→ **Отрывок**

◇ ◇ ◇

Россия и ислам. Том 2 - Страница 30
Был ли Пушкин в этом отношении каким-либо исключением?
Никоим образом!
Начнем с того, что «Подражания Корану» в общем-то четко отражают основные положения романтической гносеологии и этики (с их принципиальной «внесистемностью», фрагментарностью, с их приданием понятию «значения» скорее прикладного, «пробного», нежели конструктивного и абсолютного характера135. Романтическая теория воображения, предписывавшая поэту творить из внутреннего побуждения, включала указание на то, что индивидуальный опыт не может базироваться на моделях поведения, предлагаемых («навязываемых») социокультурной средой. Отсюда – «зашифрованность» романтических произведений, которые не могут быть, как правило, рационально, логически объяснены, а раскрывают свое значение лишь в процессе чтения.

◇ ◇ ◇

→ **Задания**
1 – Какие слова и выражения в отрывке заключены в кавычки-ёлочки? Назовите все.
2 – Что, согласно отрывку, романтическая теория воображения предписывала поэту?
Записи ниже здесь никакой роли не играют.

Записи из источника данных:

◇ ◇ ◇

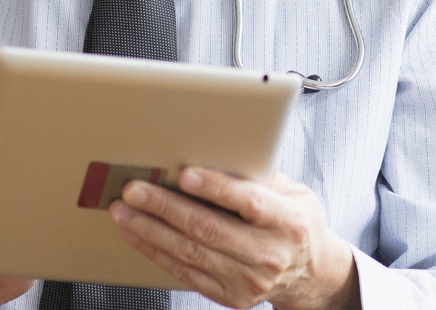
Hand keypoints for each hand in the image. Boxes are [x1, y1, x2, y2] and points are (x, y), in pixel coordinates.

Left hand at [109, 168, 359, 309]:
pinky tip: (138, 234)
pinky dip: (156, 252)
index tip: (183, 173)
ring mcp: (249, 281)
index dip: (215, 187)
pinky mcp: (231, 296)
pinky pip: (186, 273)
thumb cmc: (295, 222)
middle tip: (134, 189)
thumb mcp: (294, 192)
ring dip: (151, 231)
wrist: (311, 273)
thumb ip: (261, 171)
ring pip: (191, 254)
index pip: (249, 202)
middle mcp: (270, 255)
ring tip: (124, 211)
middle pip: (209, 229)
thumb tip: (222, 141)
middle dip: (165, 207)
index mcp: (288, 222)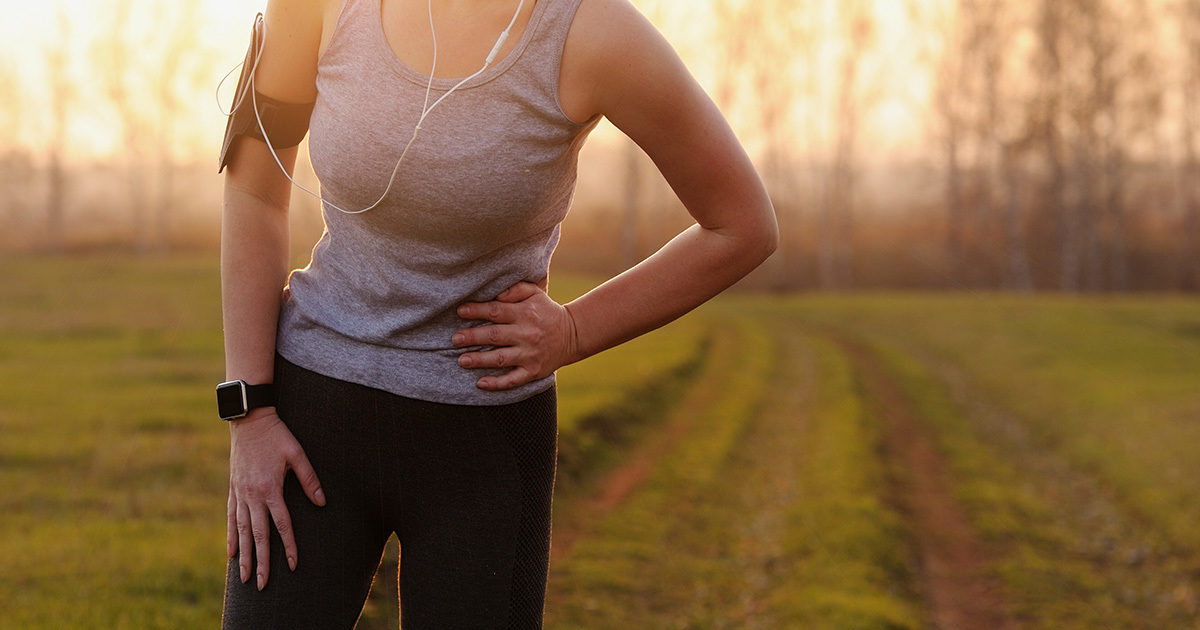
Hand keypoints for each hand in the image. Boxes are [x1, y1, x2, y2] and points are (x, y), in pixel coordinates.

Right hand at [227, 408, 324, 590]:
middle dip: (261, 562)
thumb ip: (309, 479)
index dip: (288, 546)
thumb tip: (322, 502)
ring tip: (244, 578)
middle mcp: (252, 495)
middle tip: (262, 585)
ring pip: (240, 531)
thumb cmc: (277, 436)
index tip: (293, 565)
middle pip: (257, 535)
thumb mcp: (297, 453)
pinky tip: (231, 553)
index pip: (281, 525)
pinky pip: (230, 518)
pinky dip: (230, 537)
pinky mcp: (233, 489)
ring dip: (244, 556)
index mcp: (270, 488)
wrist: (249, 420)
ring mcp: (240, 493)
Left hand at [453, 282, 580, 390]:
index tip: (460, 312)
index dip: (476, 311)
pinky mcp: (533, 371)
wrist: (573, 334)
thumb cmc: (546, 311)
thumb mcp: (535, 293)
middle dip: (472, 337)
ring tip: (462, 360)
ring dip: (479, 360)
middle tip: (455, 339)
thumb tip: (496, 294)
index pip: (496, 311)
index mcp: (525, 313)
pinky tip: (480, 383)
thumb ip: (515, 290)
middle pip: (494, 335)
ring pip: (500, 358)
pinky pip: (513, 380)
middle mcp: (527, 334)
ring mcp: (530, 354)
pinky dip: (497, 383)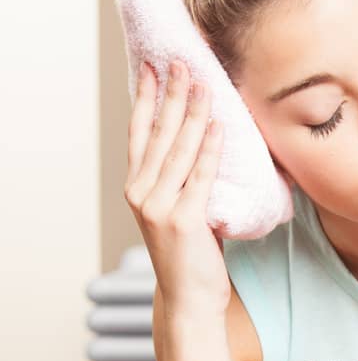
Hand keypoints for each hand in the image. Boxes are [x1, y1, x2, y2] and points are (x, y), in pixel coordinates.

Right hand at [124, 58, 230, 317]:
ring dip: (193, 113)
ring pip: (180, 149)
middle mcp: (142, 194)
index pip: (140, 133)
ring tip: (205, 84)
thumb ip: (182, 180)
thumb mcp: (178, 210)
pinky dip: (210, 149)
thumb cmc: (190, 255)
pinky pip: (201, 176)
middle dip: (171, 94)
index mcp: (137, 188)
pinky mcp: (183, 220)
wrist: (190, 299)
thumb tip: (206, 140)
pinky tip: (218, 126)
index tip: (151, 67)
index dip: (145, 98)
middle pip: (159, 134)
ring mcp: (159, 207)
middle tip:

◇ ◇ ◇

→ **Ответы по номерам**
1 – «Подражания Корану», «внесистемностью», «значения», «пробного», «навязываемых», «зашифрованность»

2 – Творить из внутреннего побуждения.